I could be writing about the tree, that might help.  She uttered the words, as if hearing them would spurn her into action.  She moved her head away from the page and having given herself permission to look up, she focused in on the tree. It was a large cedar, unusual as the majority of the trees that lined the streets in Brooklyn were oak or gingko. Ugh, gingko trees, they were pretty enough and their leaves with their soft, round curves lent a gentleness, but their smell.  Thankfully, there weren’t any on her block.

She lived on the third floor of a four floor walk-up, between Crooke Avenue and St. Paul’s place. The house had belonged to her great, great, great grandparents and she had been the only member of the family who had found it and bought it at a time when no one, no one, wanted to live in that part of Brooklyn.  She had painstakingly restored it, converting each floor to a one bedroom apartment, but had kept the third floor for herself.  She had handpicked her tenants; the first floor was being rented by Sidney, he had been her first tenant, had moved in a week after her.  Sidney was a mild mannered, southern-type gentleman.  It was hard to tell his age, but by the stories he told, he must be nearing 70.  He was currently single, had had scores of young boys in his youth and, by his own description, “avoided the plague,” AIDS.  He had had one great love of whom he spoke little of.

On the second floor lived Rohini and Arturo.  Arturo was a jazz musician turned financial genius.  He had long dreadlocks, tan skin and green eyes.  The kind of green you see in brochures inviting you to visit the Caribbean.  He worked on Wall Street for a small, hip investment firm and played the bass whenever he and his trio got gigs.  Rohini, everybody called her Ro, was a teacher at the neighborhood middle school and Isabel wondered how she could possibly fare with the local kids as Rohini seemed very quiet, reserved.  She wondered if Ro was all calm before the storm.  They were friendly, but Isabel had a tendency to get along better with men, so they hadn’t had many opportunities to get to know one another.  Clementine hadn’t really tried and it seemed as if Rohini hadn’t either.  They nodded their hellos and occasionally, exchanged the usual pleasantries by the mailboxes.

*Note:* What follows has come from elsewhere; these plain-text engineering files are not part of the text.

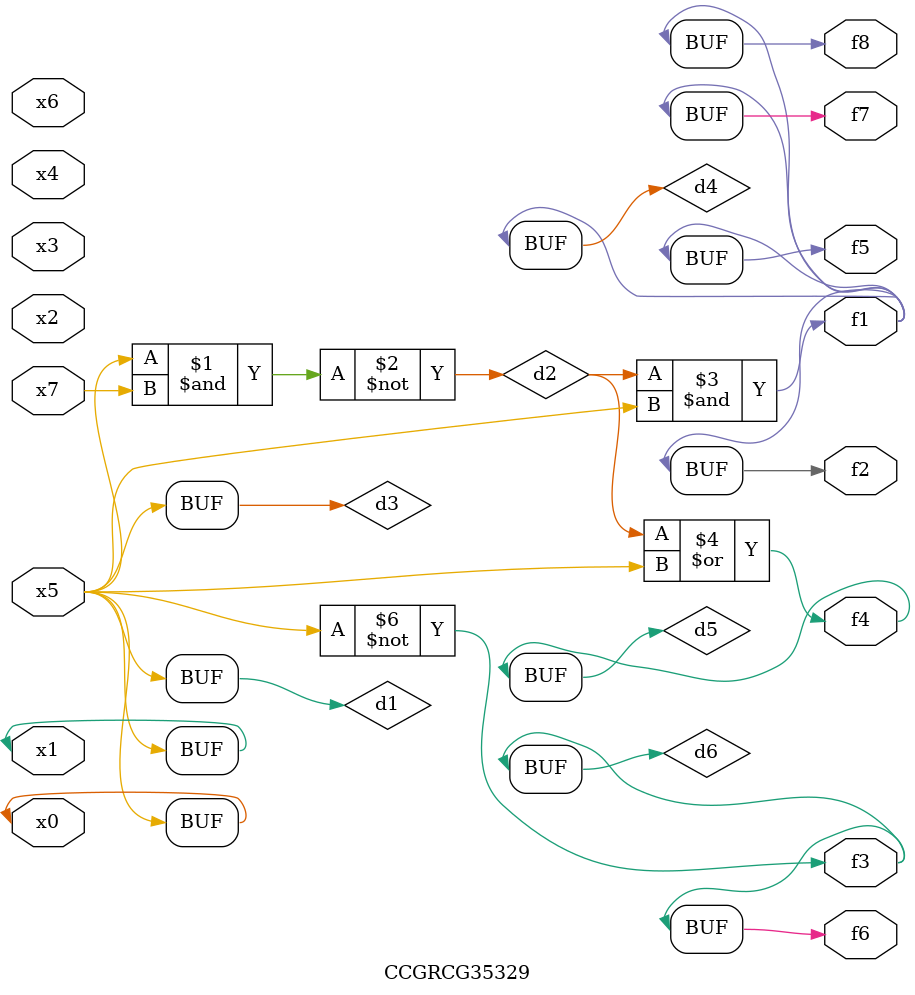
<source format=v>
module CCGRCG35329(
	input x0, x1, x2, x3, x4, x5, x6, x7,
	output f1, f2, f3, f4, f5, f6, f7, f8
);

	wire d1, d2, d3, d4, d5, d6;

	buf (d1, x0, x5);
	nand (d2, x5, x7);
	buf (d3, x0, x1);
	and (d4, d2, d3);
	or (d5, d2, d3);
	nor (d6, d1, d3);
	assign f1 = d4;
	assign f2 = d4;
	assign f3 = d6;
	assign f4 = d5;
	assign f5 = d4;
	assign f6 = d6;
	assign f7 = d4;
	assign f8 = d4;
endmodule

</source>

The fourth floor was currently empty, but Isabel was in no rush to rent it.  She had plenty of income as she had been fortunate enough to have the property next her walkup included in the inheritance.  There had been a bodega that had paid rent consistently and two year’s prior had been converted to a coffee house.  It had been so successful that Isabel had been able to keep the fourth floor tenant-free for quite some time.

She was still staring at the tree while her mind wandered.  She had turned off the WiFi on her laptop and had unplugged anything else that might beep, clang or buzz.

Bzz bzz.  Bzz bzz.

She had forgotten about her cell phone.

Bzz bzz.  Bzz bzz.

She tried to ignore it, but hearing the buzzing and not seeing her phone made her look for it.  And by the sound of the buzzing, it wasn’t a text message it was a phone call.

Bzz bzz.  Bzz bzz.

She finally located it, it was between pages of a book, as if a bookmark.  She stared at the name that appeared on the screen, her heart doing jumping jacks, she let the call going to voicemail.